Saved entries -
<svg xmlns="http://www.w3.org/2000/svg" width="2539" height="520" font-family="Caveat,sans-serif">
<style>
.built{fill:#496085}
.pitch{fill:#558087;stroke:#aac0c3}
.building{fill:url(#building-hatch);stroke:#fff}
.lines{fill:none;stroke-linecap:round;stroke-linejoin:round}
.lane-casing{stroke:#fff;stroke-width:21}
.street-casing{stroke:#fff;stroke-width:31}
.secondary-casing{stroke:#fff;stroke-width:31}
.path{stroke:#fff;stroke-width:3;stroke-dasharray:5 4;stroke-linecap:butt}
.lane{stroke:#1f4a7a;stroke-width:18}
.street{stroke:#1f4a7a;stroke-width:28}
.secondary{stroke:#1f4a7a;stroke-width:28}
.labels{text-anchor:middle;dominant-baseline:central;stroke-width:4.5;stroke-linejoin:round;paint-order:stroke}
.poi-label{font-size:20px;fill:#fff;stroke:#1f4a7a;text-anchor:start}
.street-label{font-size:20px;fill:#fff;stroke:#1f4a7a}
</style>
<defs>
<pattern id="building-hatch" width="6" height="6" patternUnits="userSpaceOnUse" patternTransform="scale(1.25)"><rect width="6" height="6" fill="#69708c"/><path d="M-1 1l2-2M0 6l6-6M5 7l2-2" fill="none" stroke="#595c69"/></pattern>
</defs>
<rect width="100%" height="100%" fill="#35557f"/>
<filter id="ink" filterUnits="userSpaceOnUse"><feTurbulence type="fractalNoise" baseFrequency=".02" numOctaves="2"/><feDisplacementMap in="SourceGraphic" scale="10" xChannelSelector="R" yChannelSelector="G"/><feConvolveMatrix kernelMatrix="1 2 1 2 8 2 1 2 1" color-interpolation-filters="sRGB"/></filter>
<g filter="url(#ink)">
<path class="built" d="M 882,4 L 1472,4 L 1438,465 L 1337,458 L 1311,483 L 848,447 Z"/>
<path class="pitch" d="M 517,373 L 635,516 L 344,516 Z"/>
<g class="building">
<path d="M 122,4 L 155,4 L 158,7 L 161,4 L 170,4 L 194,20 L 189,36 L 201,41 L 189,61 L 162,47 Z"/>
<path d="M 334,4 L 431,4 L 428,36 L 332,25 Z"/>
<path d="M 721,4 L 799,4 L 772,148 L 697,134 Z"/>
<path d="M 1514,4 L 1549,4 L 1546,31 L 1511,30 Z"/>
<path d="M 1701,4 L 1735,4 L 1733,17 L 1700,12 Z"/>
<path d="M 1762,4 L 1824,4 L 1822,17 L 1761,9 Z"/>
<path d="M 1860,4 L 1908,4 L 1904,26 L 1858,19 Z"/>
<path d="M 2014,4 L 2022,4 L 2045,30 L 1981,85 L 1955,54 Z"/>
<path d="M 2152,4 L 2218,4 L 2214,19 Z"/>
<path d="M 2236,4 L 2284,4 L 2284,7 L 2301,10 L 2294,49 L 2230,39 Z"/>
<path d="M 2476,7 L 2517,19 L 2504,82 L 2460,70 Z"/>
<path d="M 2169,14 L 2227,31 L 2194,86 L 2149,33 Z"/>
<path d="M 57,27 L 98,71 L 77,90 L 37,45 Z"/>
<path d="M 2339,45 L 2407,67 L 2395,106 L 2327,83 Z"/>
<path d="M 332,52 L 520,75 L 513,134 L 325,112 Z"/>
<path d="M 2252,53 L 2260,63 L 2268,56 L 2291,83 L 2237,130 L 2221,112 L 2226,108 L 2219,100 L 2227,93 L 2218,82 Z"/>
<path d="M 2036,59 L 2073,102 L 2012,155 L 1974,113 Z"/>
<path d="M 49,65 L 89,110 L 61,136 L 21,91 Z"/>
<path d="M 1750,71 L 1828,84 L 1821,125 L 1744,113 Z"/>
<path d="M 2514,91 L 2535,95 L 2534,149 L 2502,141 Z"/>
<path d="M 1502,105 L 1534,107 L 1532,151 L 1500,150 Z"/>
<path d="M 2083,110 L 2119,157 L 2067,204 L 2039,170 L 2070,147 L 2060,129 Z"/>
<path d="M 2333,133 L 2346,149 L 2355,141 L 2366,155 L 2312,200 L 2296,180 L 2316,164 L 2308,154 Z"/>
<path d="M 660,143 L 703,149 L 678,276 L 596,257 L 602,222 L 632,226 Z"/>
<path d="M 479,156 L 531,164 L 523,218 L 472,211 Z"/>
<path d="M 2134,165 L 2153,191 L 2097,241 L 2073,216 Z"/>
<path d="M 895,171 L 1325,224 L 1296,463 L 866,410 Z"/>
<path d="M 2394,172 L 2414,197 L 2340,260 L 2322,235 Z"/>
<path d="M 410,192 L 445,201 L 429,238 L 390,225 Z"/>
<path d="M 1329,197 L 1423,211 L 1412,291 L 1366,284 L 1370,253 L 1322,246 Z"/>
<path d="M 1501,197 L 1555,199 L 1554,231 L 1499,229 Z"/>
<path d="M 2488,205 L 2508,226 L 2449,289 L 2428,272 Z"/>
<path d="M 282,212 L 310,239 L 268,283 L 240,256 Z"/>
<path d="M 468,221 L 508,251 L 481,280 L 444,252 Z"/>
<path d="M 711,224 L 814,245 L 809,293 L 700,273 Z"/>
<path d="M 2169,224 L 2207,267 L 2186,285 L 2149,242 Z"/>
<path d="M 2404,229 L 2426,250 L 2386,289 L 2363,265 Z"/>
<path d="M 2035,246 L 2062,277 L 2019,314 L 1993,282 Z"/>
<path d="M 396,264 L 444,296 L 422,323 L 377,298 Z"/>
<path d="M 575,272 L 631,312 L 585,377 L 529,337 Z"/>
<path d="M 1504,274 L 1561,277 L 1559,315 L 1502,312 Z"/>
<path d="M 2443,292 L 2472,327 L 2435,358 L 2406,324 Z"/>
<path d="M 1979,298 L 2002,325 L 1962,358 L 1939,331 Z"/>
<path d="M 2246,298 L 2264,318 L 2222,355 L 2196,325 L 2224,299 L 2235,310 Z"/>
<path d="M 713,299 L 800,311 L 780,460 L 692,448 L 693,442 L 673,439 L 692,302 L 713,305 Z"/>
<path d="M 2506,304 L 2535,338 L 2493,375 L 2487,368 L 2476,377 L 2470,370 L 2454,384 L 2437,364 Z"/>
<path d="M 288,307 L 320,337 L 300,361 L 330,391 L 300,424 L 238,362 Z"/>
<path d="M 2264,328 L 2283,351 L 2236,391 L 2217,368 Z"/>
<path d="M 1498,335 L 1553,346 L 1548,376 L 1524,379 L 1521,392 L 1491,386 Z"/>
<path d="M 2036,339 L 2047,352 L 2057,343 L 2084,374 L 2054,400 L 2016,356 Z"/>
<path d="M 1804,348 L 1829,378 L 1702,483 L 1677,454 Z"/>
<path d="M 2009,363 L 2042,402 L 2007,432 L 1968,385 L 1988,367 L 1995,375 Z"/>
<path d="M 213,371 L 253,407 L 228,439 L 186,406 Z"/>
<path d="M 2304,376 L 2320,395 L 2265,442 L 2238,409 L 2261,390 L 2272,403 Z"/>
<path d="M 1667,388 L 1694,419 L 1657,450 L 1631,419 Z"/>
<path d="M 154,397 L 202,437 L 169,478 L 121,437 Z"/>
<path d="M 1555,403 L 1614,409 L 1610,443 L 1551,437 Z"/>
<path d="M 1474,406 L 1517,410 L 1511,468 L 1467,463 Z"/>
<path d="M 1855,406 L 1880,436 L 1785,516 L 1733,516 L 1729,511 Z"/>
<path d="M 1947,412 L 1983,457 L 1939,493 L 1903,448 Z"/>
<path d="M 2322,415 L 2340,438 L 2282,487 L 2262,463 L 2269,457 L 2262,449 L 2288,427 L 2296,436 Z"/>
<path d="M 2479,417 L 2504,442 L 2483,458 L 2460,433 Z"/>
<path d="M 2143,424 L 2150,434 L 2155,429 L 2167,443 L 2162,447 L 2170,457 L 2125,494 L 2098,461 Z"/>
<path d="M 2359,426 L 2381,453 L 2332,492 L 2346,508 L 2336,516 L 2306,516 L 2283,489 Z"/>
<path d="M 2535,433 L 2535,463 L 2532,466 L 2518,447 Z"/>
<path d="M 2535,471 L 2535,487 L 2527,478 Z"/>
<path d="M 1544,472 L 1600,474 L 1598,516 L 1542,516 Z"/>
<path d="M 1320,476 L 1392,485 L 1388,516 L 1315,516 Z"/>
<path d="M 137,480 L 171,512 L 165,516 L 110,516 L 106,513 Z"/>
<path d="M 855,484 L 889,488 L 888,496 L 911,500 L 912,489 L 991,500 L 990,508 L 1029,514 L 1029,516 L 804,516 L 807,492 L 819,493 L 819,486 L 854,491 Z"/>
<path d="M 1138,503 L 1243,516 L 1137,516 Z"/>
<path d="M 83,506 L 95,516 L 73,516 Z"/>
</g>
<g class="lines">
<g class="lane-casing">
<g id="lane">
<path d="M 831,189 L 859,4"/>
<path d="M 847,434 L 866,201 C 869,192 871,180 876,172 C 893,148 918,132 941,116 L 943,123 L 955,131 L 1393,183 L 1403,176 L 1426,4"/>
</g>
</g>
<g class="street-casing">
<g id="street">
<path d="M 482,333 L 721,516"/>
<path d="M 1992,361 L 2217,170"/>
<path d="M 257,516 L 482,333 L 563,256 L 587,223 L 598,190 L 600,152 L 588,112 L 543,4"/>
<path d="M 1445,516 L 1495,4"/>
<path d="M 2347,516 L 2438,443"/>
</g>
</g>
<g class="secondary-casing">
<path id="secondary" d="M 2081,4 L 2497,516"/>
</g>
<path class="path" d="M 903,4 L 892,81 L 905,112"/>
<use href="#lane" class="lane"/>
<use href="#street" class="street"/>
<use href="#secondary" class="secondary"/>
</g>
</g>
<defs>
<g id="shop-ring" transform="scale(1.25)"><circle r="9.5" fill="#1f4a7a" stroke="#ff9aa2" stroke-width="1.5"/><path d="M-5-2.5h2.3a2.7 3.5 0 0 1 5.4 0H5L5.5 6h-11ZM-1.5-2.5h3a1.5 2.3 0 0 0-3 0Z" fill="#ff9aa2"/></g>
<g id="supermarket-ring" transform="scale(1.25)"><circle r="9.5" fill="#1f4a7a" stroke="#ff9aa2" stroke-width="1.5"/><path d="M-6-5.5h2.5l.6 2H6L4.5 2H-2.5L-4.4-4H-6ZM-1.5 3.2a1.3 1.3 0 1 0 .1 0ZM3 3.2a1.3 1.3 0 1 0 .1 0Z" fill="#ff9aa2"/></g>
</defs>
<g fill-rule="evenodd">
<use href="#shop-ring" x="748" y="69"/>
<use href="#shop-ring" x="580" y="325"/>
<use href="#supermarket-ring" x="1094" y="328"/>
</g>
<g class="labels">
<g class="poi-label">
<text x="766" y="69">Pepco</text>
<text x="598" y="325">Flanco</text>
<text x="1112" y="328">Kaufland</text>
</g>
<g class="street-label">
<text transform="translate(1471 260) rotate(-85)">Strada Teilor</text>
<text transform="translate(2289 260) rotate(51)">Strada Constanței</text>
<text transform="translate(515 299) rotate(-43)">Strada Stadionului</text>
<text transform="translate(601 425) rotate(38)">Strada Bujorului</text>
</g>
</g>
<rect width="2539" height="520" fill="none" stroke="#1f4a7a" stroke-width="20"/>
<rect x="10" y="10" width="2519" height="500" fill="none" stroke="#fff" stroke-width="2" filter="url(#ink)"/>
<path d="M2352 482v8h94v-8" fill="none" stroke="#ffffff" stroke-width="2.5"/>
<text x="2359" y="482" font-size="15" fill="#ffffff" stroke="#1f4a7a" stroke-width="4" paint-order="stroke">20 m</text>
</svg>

--

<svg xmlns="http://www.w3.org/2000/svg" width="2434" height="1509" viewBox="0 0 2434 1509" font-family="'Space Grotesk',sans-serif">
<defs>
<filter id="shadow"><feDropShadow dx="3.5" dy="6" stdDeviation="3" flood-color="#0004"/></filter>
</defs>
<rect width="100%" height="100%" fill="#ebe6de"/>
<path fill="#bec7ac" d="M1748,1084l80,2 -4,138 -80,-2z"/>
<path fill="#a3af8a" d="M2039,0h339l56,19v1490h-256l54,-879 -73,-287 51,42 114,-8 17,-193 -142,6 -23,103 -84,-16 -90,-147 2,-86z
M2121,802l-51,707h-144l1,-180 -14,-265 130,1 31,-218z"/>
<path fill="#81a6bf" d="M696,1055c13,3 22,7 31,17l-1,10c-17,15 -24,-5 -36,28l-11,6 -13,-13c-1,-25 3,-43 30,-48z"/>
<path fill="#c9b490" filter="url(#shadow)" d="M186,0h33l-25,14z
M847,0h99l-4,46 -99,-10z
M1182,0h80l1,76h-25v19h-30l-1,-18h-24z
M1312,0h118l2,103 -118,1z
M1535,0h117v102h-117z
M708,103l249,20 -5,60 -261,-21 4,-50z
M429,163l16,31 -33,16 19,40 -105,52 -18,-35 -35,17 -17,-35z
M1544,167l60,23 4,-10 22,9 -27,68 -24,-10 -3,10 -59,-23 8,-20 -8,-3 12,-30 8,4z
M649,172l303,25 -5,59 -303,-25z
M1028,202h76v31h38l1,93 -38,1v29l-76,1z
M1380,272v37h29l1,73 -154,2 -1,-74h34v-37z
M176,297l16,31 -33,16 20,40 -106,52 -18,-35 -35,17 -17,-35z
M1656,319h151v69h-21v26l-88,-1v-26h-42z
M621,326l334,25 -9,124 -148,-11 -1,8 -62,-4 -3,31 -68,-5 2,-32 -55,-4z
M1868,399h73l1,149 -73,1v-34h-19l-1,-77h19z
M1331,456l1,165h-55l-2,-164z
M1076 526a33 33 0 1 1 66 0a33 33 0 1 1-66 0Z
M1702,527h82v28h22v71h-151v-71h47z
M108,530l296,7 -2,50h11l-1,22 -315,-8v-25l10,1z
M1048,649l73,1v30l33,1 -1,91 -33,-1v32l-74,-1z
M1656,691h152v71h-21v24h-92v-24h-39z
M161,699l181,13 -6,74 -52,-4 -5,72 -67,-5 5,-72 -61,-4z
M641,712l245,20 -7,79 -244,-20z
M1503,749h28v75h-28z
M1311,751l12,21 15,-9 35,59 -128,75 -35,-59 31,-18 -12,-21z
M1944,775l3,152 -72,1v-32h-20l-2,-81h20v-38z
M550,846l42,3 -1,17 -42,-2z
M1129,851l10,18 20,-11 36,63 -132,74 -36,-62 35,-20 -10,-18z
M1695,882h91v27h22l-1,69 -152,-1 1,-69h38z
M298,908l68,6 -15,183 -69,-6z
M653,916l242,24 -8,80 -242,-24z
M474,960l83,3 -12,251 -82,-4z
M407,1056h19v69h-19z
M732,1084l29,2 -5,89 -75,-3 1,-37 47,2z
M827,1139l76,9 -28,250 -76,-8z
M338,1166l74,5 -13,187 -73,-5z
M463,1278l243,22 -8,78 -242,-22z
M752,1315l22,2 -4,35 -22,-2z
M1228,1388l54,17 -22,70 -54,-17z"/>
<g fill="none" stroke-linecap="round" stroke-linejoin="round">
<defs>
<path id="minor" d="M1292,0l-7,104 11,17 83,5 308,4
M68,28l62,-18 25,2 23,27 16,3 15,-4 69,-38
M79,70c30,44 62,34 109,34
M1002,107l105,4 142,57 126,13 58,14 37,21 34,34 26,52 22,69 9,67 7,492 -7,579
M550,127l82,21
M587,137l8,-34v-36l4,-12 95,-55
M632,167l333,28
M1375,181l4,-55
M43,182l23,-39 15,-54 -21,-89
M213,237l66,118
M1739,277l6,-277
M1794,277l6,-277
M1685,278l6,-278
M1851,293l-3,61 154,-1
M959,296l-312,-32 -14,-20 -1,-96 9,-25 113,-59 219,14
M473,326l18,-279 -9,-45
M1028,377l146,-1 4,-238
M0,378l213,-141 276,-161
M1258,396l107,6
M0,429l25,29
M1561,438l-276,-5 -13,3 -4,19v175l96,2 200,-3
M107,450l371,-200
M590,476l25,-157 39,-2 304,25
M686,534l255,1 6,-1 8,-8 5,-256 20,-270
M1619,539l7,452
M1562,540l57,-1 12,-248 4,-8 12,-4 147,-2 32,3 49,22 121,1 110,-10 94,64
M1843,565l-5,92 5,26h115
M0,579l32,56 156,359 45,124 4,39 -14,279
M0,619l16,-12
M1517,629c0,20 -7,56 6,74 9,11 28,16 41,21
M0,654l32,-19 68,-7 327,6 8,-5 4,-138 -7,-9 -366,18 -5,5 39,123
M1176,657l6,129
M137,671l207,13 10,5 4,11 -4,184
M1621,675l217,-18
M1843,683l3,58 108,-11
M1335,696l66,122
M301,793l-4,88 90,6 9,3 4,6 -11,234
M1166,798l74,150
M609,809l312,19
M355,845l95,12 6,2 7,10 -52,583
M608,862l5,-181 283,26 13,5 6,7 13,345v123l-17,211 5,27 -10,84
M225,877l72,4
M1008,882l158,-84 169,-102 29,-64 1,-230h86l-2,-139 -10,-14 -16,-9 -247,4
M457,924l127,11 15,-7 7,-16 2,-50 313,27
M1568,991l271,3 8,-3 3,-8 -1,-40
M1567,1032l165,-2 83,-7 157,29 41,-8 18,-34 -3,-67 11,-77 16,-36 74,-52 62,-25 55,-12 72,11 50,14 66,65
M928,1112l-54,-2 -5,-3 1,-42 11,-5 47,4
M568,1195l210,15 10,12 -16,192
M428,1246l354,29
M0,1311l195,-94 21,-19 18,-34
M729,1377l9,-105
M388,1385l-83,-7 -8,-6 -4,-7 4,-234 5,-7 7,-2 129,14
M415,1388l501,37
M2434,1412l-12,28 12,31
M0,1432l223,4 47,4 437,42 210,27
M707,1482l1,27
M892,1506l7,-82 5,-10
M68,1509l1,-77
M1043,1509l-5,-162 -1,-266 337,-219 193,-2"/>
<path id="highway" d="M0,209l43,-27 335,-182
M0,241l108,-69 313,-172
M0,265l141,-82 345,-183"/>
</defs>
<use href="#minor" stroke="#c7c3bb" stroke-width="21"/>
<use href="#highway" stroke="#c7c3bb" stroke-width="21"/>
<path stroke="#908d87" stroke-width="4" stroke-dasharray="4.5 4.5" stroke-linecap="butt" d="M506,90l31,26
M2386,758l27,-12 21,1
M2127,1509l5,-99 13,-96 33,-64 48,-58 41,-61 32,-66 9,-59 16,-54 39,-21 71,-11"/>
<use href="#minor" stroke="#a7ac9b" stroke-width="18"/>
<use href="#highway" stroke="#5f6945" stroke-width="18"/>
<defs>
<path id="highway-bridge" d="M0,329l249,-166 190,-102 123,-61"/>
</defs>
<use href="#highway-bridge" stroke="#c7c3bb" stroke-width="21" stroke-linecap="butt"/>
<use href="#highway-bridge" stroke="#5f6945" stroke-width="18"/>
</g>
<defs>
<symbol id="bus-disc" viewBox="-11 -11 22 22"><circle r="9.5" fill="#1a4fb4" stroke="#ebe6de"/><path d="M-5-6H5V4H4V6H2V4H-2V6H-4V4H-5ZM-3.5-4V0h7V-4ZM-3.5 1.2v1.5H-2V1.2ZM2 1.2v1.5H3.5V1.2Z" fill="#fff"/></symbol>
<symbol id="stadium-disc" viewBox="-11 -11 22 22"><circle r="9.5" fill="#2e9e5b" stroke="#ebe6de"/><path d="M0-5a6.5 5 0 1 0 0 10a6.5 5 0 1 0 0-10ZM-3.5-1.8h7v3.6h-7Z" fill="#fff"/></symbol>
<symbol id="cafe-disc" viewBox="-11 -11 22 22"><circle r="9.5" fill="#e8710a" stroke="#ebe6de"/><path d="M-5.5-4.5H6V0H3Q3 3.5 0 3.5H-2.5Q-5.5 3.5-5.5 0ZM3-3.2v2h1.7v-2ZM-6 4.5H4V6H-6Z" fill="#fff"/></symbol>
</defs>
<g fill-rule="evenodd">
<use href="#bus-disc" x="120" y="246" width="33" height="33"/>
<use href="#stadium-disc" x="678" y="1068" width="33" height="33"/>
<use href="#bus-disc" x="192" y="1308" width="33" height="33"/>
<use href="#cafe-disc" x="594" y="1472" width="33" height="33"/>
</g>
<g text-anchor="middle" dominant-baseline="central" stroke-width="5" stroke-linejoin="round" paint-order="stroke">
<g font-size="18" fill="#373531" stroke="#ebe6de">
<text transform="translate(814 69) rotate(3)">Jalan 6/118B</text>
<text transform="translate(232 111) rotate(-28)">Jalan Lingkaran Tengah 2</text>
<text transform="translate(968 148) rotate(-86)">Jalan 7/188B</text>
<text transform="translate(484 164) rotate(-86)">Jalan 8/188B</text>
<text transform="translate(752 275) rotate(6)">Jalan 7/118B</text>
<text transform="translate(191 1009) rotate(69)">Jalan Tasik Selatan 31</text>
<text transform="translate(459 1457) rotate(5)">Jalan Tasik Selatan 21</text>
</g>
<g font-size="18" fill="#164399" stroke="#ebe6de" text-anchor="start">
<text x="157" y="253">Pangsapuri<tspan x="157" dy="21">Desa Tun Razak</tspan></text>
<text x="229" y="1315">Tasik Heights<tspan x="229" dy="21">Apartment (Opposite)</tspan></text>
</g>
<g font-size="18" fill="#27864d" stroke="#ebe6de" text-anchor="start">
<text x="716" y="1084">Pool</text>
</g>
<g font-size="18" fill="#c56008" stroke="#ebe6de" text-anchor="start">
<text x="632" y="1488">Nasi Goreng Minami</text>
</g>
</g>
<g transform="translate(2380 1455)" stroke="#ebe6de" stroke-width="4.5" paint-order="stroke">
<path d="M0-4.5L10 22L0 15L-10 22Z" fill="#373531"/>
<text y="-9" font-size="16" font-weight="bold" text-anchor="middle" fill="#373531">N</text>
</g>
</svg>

What the task requires -
Read through the data above. Report each line that has the word "color".

Solution for this problem -
<filter id="ink" filterUnits="userSpaceOnUse"><feTurbulence type="fractalNoise" baseFrequency=".02" numOctaves="2"/><feDisplacementMap in="SourceGraphic" scale="10" xChannelSelector="R" yChannelSelector="G"/><feConvolveMatrix kernelMatrix="1 2 1 2 8 2 1 2 1" color-interpolation-filters="sRGB"/></filter>
<filter id="shadow"><feDropShadow dx="3.5" dy="6" stdDeviation="3" flood-color="#0004"/></filter>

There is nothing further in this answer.